Dynamodb-Specific Remediation in Flask — concrete code fixes
Remediation focuses on removing CBC-mode cryptography where padding oracles are possible, enforcing strong transport security, and using authenticated encryption. Avoid implementing custom block cipher modes; prefer higher-level libraries and AWS services that handle encryption correctly.
- Enforce TLS 1.2+ for all endpoints and service communication. Configure your WSGI server or load balancer to disable SSL 3.0 and TLS 1.0/1.1. For DynamoDB, the AWS SDK uses HTTPS with modern TLS by default—do not add custom encryption layers that reintroduce CBC.
- If you must store sensitive data in DynamoDB, use envelope encryption with AWS KMS and ensure data integrity. Do not roll your own CBC padding scheme. Below is a secure example using the AWS SDK for Python (Boto3) and Fernet symmetric encryption for fields, which avoids CBC entirely.
from flask import Flask, request, jsonify
import boto3
from cryptography.fernet import Fernet
import os
app = Flask(__name__)
# Load or generate a Fernet key; store it securely (e.g., AWS Secrets Manager)

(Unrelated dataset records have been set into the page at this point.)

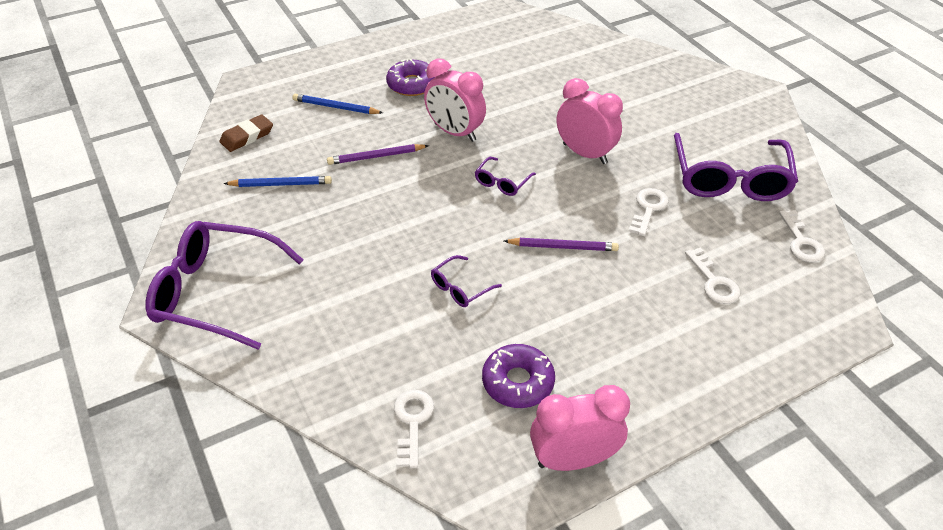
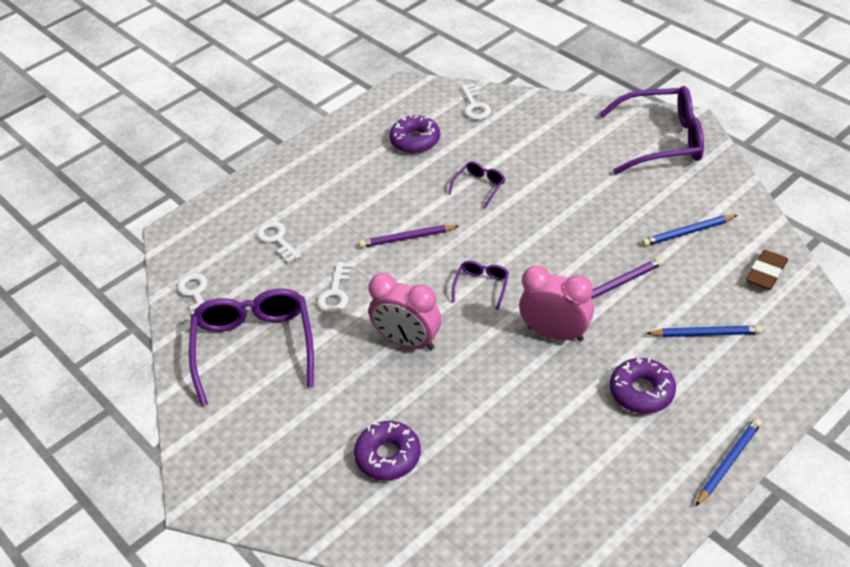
camera: 170 degrees right, 0 degrees up
(383, 41) = (728, 462): none -> blue pencil
(573, 459) = (369, 112): pink clock -> none
(617, 87) = (388, 456): none -> purple donut

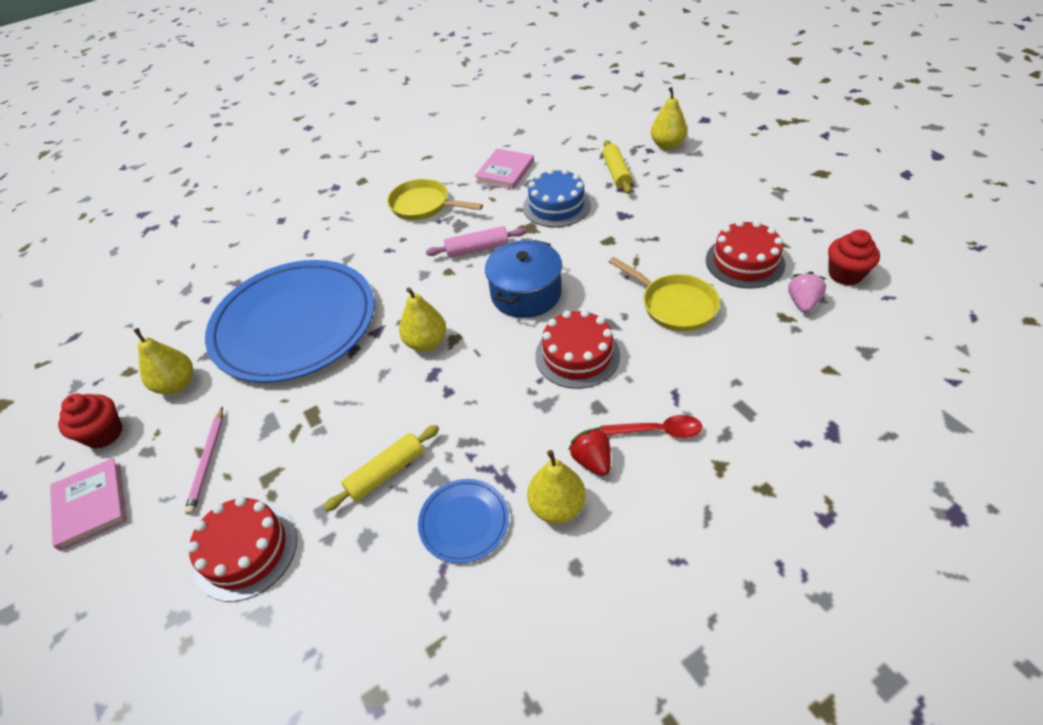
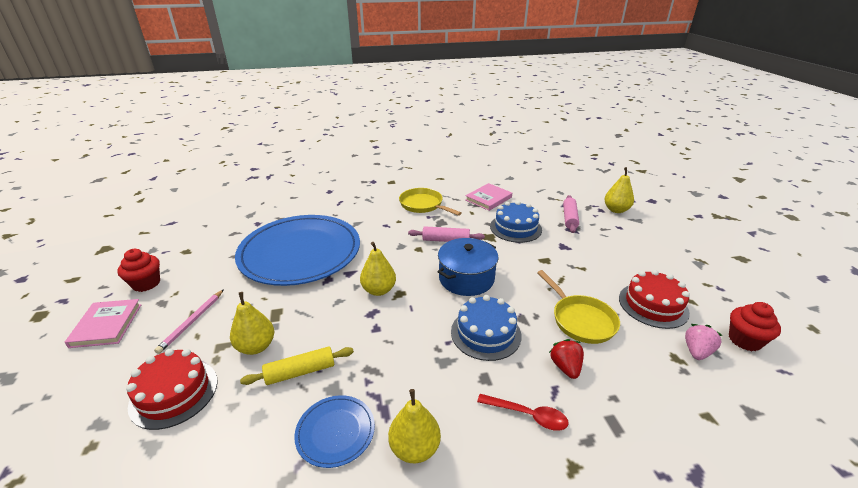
camera: 15 degrees right, 15 degrees down
(177, 384) = (207, 267): yellow pear -> yellow pear (256, 346)
(577, 355) = (485, 333): red cake -> blue cake
(592, 460) = (461, 420): red strawberry -> red strawberry (565, 367)
(616, 173) = (569, 218): yellow rolling pin -> pink rolling pin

FERNET_KEY = os.environ.get("FERNET_KEY")
if not FERNET_KEY:
raise RuntimeError("FERNET_KEY environment variable is required")
cipher = Fernet(FERNET_KEY)
dynamodb = boto3.resource("dynamodb", region_name="us-east-1")
table = dynamodb.Table("SecureData")
@app.route("/store", methods=["POST"])
def store_data():
data = request.get_json()
user_id = data.get("user_id")
ssn = data.get("ssn")
if not user_id or not ssn:
return jsonify({"error": "user_id and ssn are required"}), 400
encrypted_ssn = cipher.encrypt(ssn.encode())
table.put_item(Item={"user_id": user_id, "ssn_encrypted": encrypted_ssn.decode()})
return jsonify({"status": "stored"}), 201
@app.route("/retrieve")
def retrieve_data():
user_id = request.args.get("user_id")
if not user_id:
return jsonify({"error": "user_id is required"}), 400
resp = table.get_item(Key={"user_id": user_id})
item = resp.get("Item")
if not item:
return jsonify({"error": "not found"}), 404
try:
ssn = cipher.decrypt(item["ssn_encrypted"].encode()).decode()
except Exception:
return jsonify({"error": "decryption failed"}), 400
return jsonify({"user_id": user_id, "ssn": ssn}), 200
- Use authenticated encryption with associated data (AEAD) such as AES-GCM or Fernet instead of raw CBC. This prevents padding oracle attacks by providing integrity alongside confidentiality.
- Apply the principle of least privilege to the IAM role used by your Flask app when accessing DynamoDB, and enable AWS CloudTrail logging to monitor access to encrypted attributes.
- Validate and sanitize all inputs to prevent injection and ensure that error messages do not distinguish between padding failures and other errors, removing any potential oracle behavior in your application layer.
middleBrick’s scans include checks for unsafe consumption patterns and LLM/AI Security relevant to data handling logic. By following the above practices and using the provided DynamoDB integration patterns, you reduce the risk introduced by legacy encryption and ensure robust handling of sensitive data stored in DynamoDB.